Dialog dalam Keberagaman: Sebuah Sikap dari Kekristenan
Pengakuan akan keberagaman dan keberadaan agama-agama lain dalam PPA GKJ membuat kita berpikir lebih lanjut tentang hal konkrit yang dapat dilakukan untuk merealisasikan konsep ini. Salah satu ide yang kemudian banyak dikembangkan oleh pemikir-pemikir Kristen yang patut kita pertimbangkan adalah dengan “berdialog”. Dialog dapat diartikan secara sederhana sebagai sebuah percakapan. Namun sebenarnya ada makna lebih dalam dari kata tersebut. Dialog mengisyaratkan sebuah percakapan antara dua pihak atau lebih yang setara, percakapan itu adalah percakapan yang adil dalam arti setiap pihak punya kesempatan yang sama untuk didengar dan mendengar. Bersyukurlah bila di masa kini kita menganggap bahwa konsep tersebut begitu sederhana dan mudah dilakukan, namun ada masanya ketika agama-agama lebih ingin didengar daripada mendengar rekan mereka dari agama yang berbeda.
Dialog bukan hanya mendengar tetapi mencoba untuk memahami tentang mereka yang dianggap berbeda. Agama merupaka kekuatan besar yang dapat mengubah dunia menjadi lebih baik. Namun seringkali kecurigaan antar satu agama dengan agama lainnya pada akhirnya membuat potensi tersebut tidak dapat terealisasikan dengan baik. PPA GKJ mengajak umat untuk mengembangkan sikap dasar dalam mengembangkan dialog dengan penganut agama lain yakni (1) Sifat manusia sebagai makhluk sosial yang menyebabkan manusia senantiasa hidup bersama, (2) Kebebasan setiap orang untuk menentukan agama yang hendak dianutnya. Dari dua dasar itulah orang percaya membuka diri untuk melakukan dialog dan kerjasama dengan agama lain.
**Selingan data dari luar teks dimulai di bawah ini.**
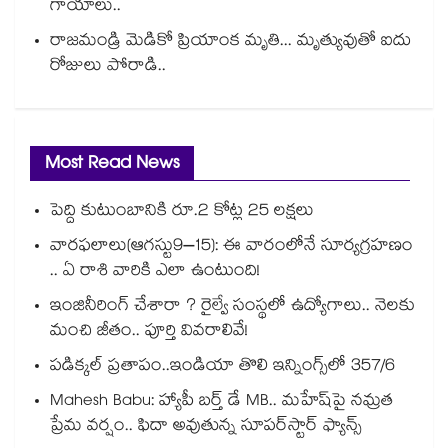
గాయాలు..
రాజమండ్రి మెడికో ప్రియాంక మృతి... మృత్యువుతో ఐదు
రోజులు పోరాడి..
Most Read News
పెద్ది కుటుంబానికి రూ.2 కోట్ల 25 లక్షలు
వారఫలాలు(ఆగస్టు9–15): ఈ వారంలోనే సూర్యగ్రహణం
.. ఏ రాశి వారికి ఎలా ఉంటుంది!
ఇంజినీరింగ్ చేశారా ? రైల్వే సంస్థలో ఉద్యోగాలు.. నెలకు
మంచి జీతం.. పూర్తి వివరాలివే!
పడిక్కల్‌‌ ప్రతాపం..ఇండియా తొలి ఇన్నింగ్స్‌‌లో 357/6
Mahesh Babu: హ్యాపీ బర్త్ డే MB.. మహేష్‌పై నమ్రత
ప్రేమ వర్షం.. ఫిదా అవుతున్న సూపర్‌స్టార్ ఫ్యాన్స్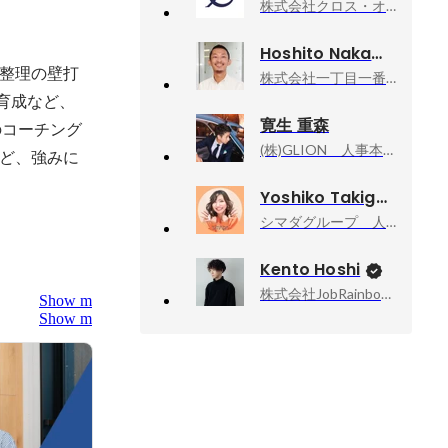
株式会社クロス・オペレーショングループ, 人事採用担当
Hoshito Nakamura
整理の壁打
株式会社一丁目一番地, 代表
育成など、
寛生 重森
担当のコーチング
(株)GLION 人事本部
ど、強みに
Yoshiko Takiguchi
シマダグループ 人事企画部, シマダグループ 広報
Kento Hoshi
株式会社JobRainbow, CEO
Show more
Show more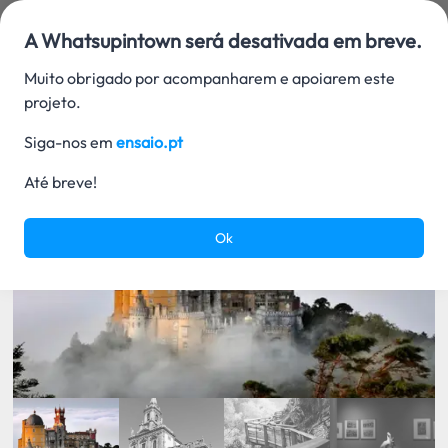
Procuro
A Whatsupintown será desativada em breve.
Muito obrigado por acompanharem e apoiarem este
projeto.
Siga-nos em
ensaio.pt
What's next
Até breve!
Ok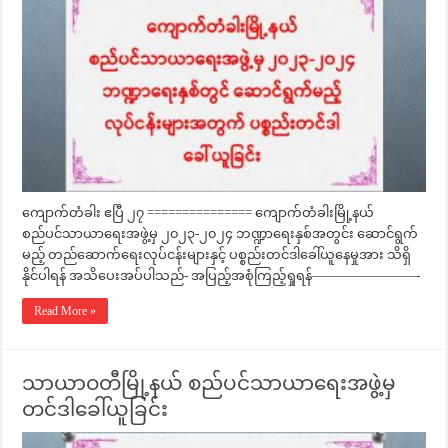
ကျောက်တံခါး ဧပြီ ၂၇ =============== ကျောက်တံခါးမြို့နယ်
စည်ပင်သာယာရေးအဖွဲ့မှ ၂၀၂၃-၂၀၂၄ ဘဏ္ဍာရေးနှစ်အတွင်း ဆောင်ရွက်
မည့် တည်ဆောက်ရေးလုပ်ငန်းများနှင့် ပစ္စည်းတင်ဒါခေါ်ယူနေမှုအား သိရှိ
နိုင်ပါရန် အသိပေးအပ်ပါသည်- အပြည့်အစုံကြည့်ရှုရန်————————-
Read More »
သာယာဝတီမြို့နယ် စည်ပင်သာယာရေးအဖွဲ့မှ
တင်ဒါခေါ်ယူခြင်း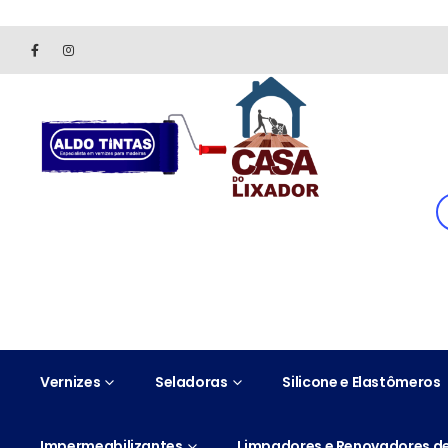
Site somente para consulta de preços. Vendas somente pelo 
Vernizes
Seladoras
Silicone e Elastômeros
Impermeabilizantes
Limpadores e Renovadores de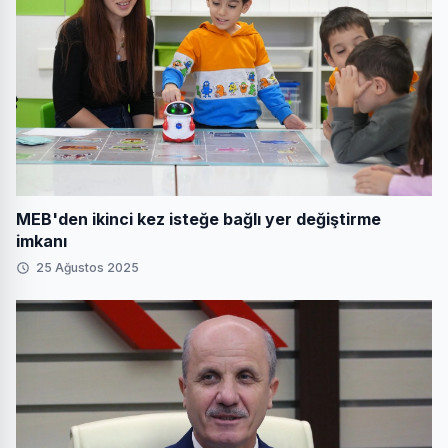
MEB'den ikinci kez isteğe bağlı yer değiştirme
imkanı
25 Ağustos 2025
Mengembangkan dialog atau percakapan dengan penganut agama lain sejatinya merupakan hal wajar yang membuday di republik ini. Namun beberapa waktu belakangan fundamentalisme seringkali semakin menguat menyebabkan orang semakin ‘alergi’ untuk berelasi dengan penganut agama lain. Kembangkanlah dialog karena dari sana akan muncul kerjasama dan persahabatan antar umat manusia.